Different mechanisms are implied in the regulation of insulin resistance by adding MUFA-rich oils, such as avocado oil, to the diet [13]. Existing evidence suggests that PUFA dietary intake increases cell membrane fluidity in all cells, and a reduction in the development of sucrose-induced insulin resistance in rats has been reported with the addition of 10% fish oil to their diet [28]. With respect to oleic acid, it is the primary lipid in avocado oil (75%); besides, it is also one of the main components of cell membranes, which is responsible for their fluidity [43,44]. Gerhard et al [45] reported on another implied mechanism. They suggest that oleic acid, on its way through the intestine, induces greater release of the incretins, GIP and GLP-1, that in turn, improve insulin sensitivity [45]; these hormones are released by the K and L intestinal cells of the duodenum and jejunum [46].

It is a known fact that insulin resistance presents with elevated levels of tumor necrosis factor-alpha (TNF-α), which favors phosphorylation of serine residue in the molecules of the insulin signaling cascade, in turn blocking the phosphorylation of tyrosine residue that is necessary for continuing the signaling [47,48]. Vassiliou et al [13] experimentally proved the reversal of this effect using avocado oil. The study concluded that the oleic oil in avocado was effective in reversing the inhibitory effect of the inflammatory cytokine TNF-α on insulin production in rat pancreatic beta cell line INS-1 [13].

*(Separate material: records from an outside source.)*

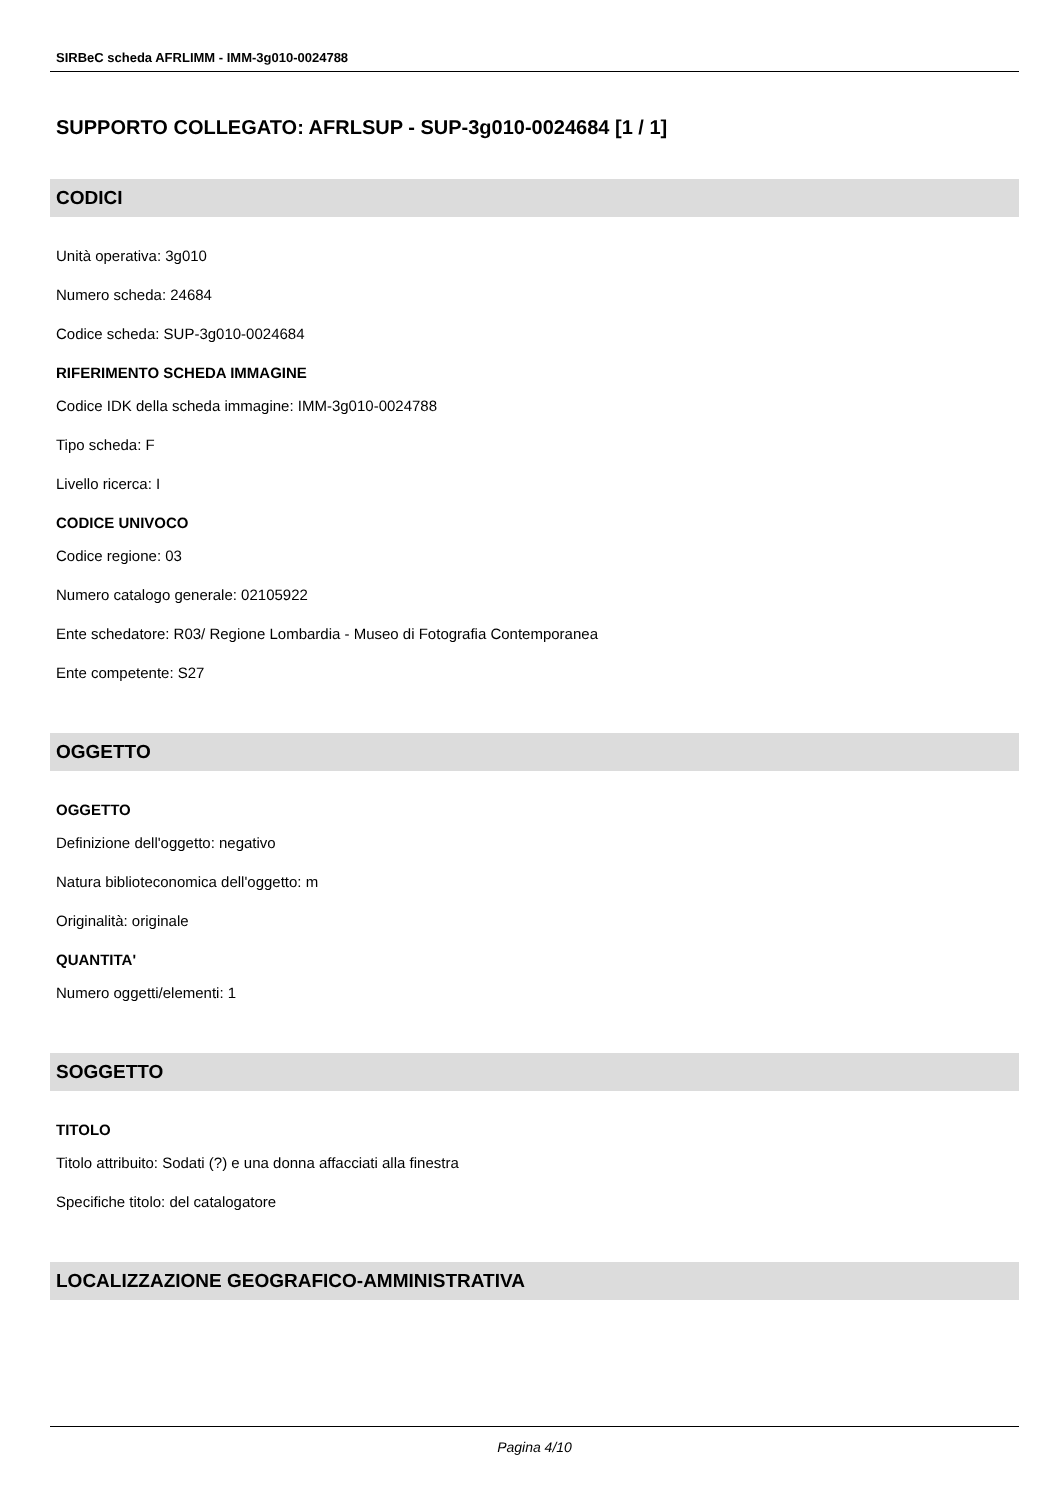SIRBeC scheda AFRLIMM - IMM-3g010-0024788
SUPPORTO COLLEGATO: AFRLSUP - SUP-3g010-0024684 [1 / 1]
CODICI
Unità operativa: 3g010
Numero scheda: 24684
Codice scheda: SUP-3g010-0024684
RIFERIMENTO SCHEDA IMMAGINE
Codice IDK della scheda immagine: IMM-3g010-0024788
Tipo scheda: F
Livello ricerca: I
CODICE UNIVOCO
Codice regione: 03
Numero catalogo generale: 02105922
Ente schedatore: R03/ Regione Lombardia - Museo di Fotografia Contemporanea
Ente competente: S27
OGGETTO
OGGETTO
Definizione dell'oggetto: negativo
Natura biblioteconomica dell'oggetto: m
Originalità: originale
QUANTITA'
Numero oggetti/elementi: 1
SOGGETTO
TITOLO
Titolo attribuito: Sodati (?) e una donna affacciati alla finestra
Specifiche titolo: del catalogatore
LOCALIZZAZIONE GEOGRAFICO-AMMINISTRATIVA
Pagina 4/10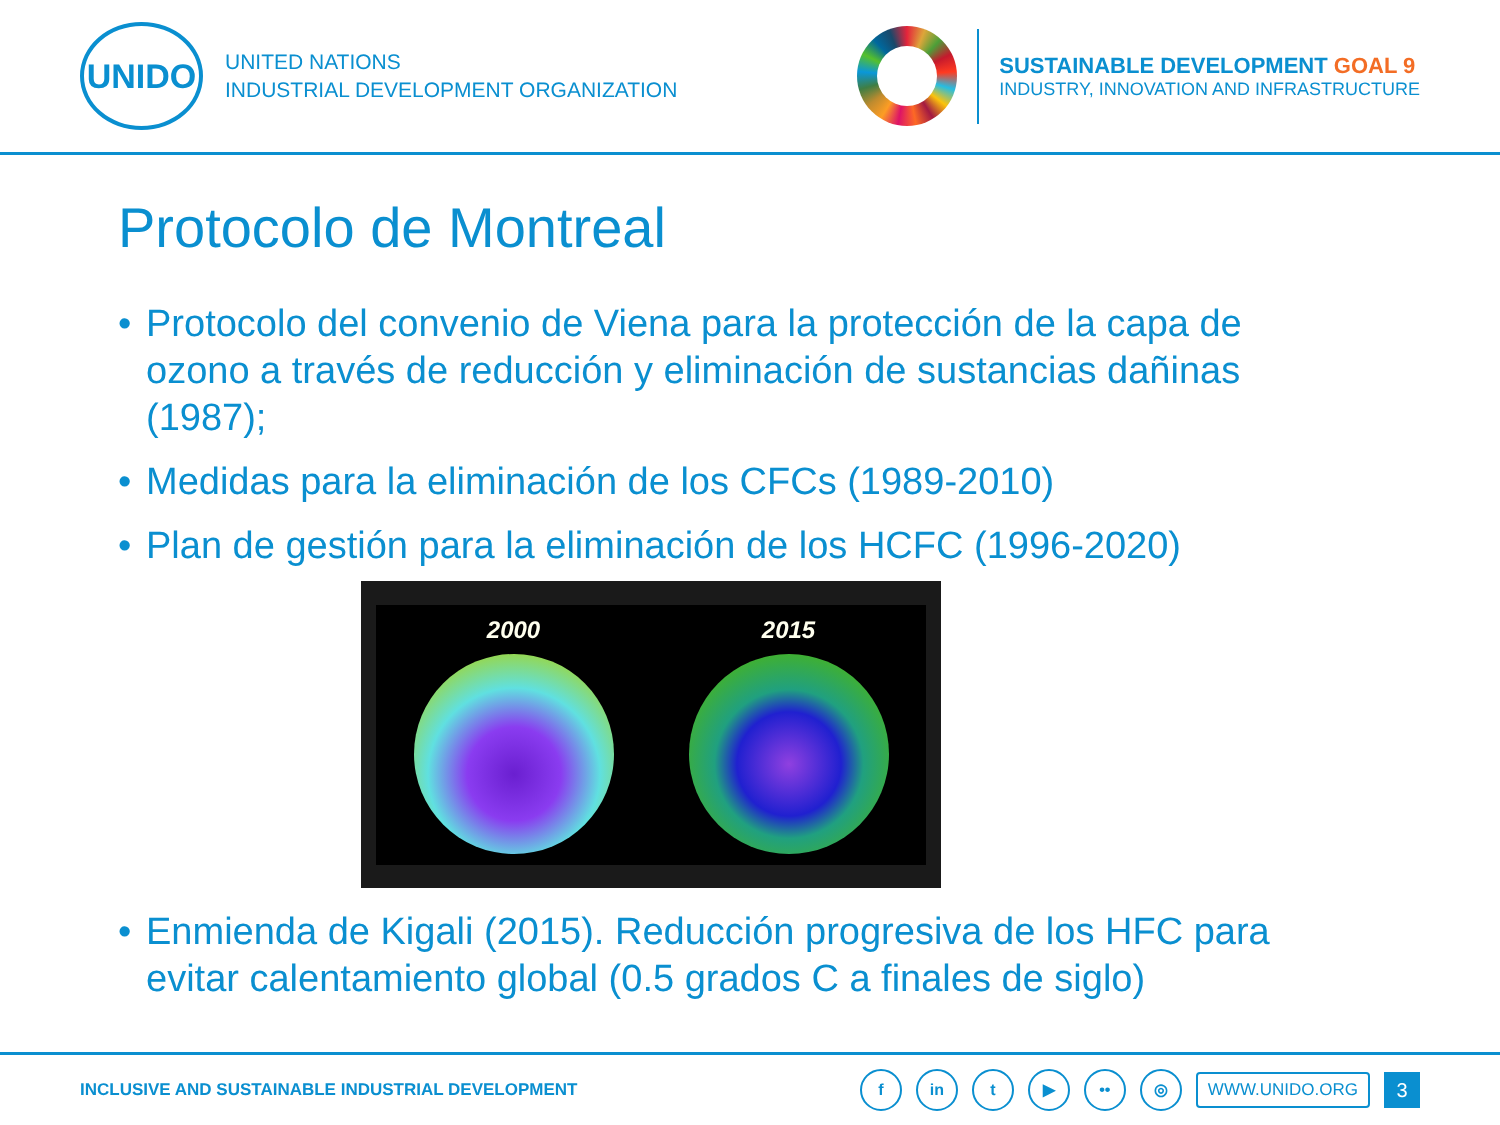UNIDO
UNITED NATIONS
INDUSTRIAL DEVELOPMENT ORGANIZATION
SUSTAINABLE DEVELOPMENT GOAL 9
INDUSTRY, INNOVATION AND INFRASTRUCTURE
Protocolo de Montreal
• Protocolo del convenio de Viena para la protección de la capa de ozono a través de reducción y eliminación de sustancias dañinas (1987);
• Medidas para la eliminación de los CFCs (1989-2010)
• Plan de gestión para la eliminación de los HCFC (1996-2020)
2000 2015
• Enmienda de Kigali (2015). Reducción progresiva de los HFC para evitar calentamiento global (0.5 grados C a finales de siglo)
INCLUSIVE AND SUSTAINABLE INDUSTRIAL DEVELOPMENT
f in t ▶ •• ◎
WWW.UNIDO.ORG
3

It is also known that in individuals predisposed to obesity, MUFAs modify some polymorphisms, resulting in lower obesity indices and lower insulin sensitivity. Warodomwichit et al [49] found a lower risk for obesity in patients carrying the 11391A allele for adiponectin (odds ratio = 0.52, 95% confidence interval, 0.28–0.96, p = 0.031) when MUFA intake was high (≥13%). Stearoyl-CoA desaturase catalyzes fatty acid desaturation in the liver when there is not enough fat in the diet; on the one hand, the increase in the activity of this enzyme has been related to the development of insulin resistance, and on the other hand, diets with MUFAs reduce its action, thus blocking the development of insulin resistance [50]. All the physiologic mechanisms described above have one great objective—“to reduce insulin resistance.”